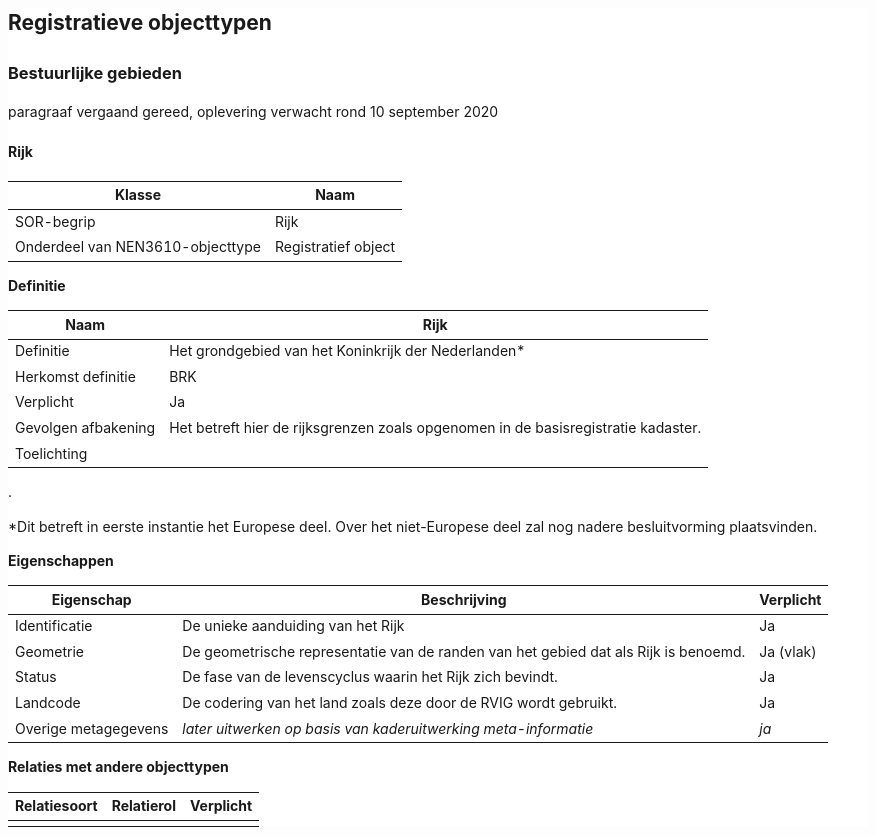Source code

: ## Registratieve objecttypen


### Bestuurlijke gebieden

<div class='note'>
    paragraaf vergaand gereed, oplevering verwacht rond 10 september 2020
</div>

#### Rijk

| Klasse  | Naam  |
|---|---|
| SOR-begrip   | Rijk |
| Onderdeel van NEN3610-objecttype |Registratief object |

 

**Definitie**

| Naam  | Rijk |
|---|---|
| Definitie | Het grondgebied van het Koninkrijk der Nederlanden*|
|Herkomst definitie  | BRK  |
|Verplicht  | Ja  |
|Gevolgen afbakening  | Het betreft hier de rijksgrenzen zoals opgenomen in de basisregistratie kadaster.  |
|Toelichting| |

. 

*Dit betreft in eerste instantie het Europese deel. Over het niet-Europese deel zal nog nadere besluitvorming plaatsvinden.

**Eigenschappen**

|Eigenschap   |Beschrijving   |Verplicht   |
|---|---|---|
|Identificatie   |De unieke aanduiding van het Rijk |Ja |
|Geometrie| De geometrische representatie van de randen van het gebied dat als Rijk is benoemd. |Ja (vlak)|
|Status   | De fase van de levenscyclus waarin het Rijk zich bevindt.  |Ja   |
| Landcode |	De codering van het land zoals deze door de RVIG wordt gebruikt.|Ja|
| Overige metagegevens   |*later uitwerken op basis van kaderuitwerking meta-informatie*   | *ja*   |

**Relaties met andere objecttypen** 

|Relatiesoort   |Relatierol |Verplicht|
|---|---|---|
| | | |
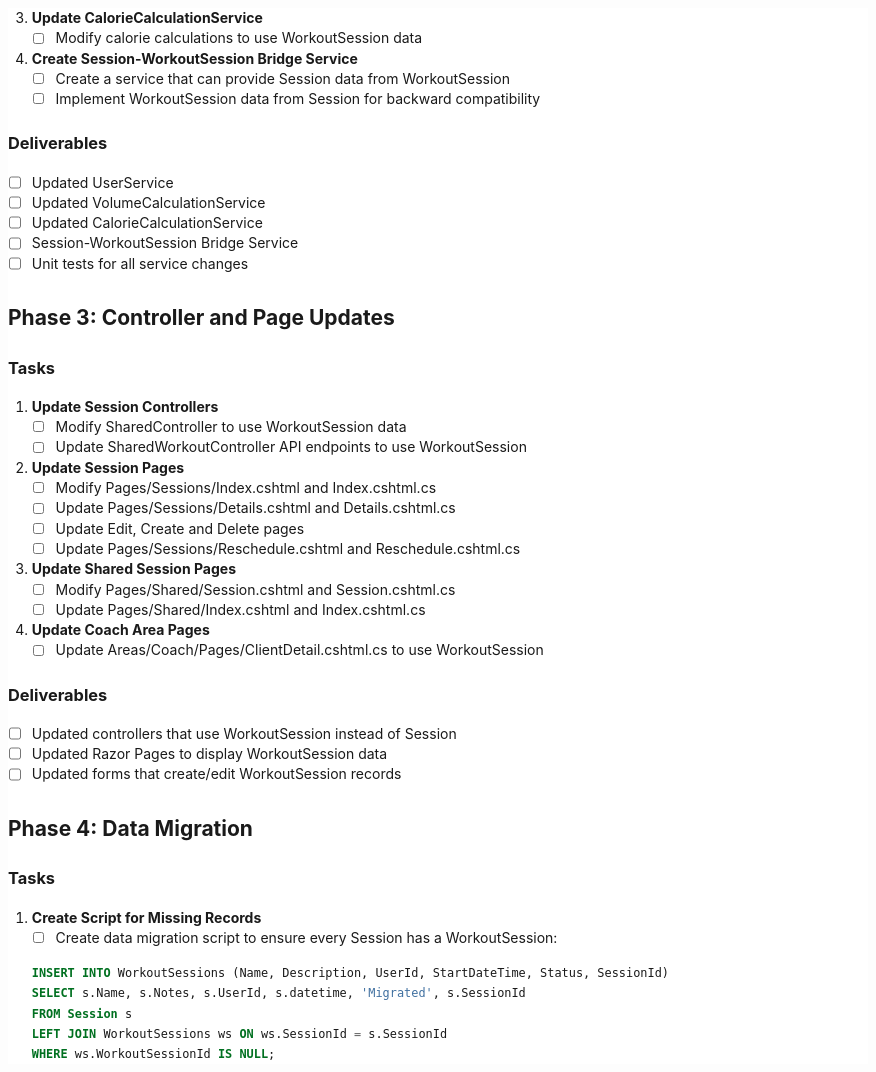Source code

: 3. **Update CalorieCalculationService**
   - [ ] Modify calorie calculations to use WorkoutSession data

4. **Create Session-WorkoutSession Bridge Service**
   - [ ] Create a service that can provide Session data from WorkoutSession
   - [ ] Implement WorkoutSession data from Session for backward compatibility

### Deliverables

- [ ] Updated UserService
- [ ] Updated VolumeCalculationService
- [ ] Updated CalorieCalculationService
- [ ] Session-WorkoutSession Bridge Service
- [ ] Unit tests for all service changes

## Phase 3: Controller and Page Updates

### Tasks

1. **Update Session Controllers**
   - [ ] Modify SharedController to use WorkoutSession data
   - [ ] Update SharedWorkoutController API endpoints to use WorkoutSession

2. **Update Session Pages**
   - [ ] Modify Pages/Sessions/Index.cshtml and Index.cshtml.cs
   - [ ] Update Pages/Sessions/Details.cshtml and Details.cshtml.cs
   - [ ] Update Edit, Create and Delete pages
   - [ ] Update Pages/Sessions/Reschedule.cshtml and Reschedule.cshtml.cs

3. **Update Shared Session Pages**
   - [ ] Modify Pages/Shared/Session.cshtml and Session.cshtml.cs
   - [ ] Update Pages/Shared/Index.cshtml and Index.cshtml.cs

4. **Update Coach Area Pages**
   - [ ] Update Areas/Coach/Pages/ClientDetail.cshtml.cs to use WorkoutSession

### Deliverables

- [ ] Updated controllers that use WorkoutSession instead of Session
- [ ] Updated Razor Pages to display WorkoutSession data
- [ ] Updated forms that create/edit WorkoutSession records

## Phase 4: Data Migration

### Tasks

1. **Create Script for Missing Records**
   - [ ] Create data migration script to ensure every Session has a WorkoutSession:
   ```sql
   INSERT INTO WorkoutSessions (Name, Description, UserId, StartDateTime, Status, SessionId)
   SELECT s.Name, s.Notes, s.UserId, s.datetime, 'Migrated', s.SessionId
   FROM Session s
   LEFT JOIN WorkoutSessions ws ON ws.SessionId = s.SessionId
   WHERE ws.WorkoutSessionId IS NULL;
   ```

__________

> Work instructions
Every line above that includes the word "Updated" should be listed.

> Answer area
- [ ] Updated UserService
- [ ] Updated VolumeCalculationService
- [ ] Updated CalorieCalculationService
- [ ] Updated controllers that use WorkoutSession instead of Session
- [ ] Updated Razor Pages to display WorkoutSession data
- [ ] Updated forms that create/edit WorkoutSession records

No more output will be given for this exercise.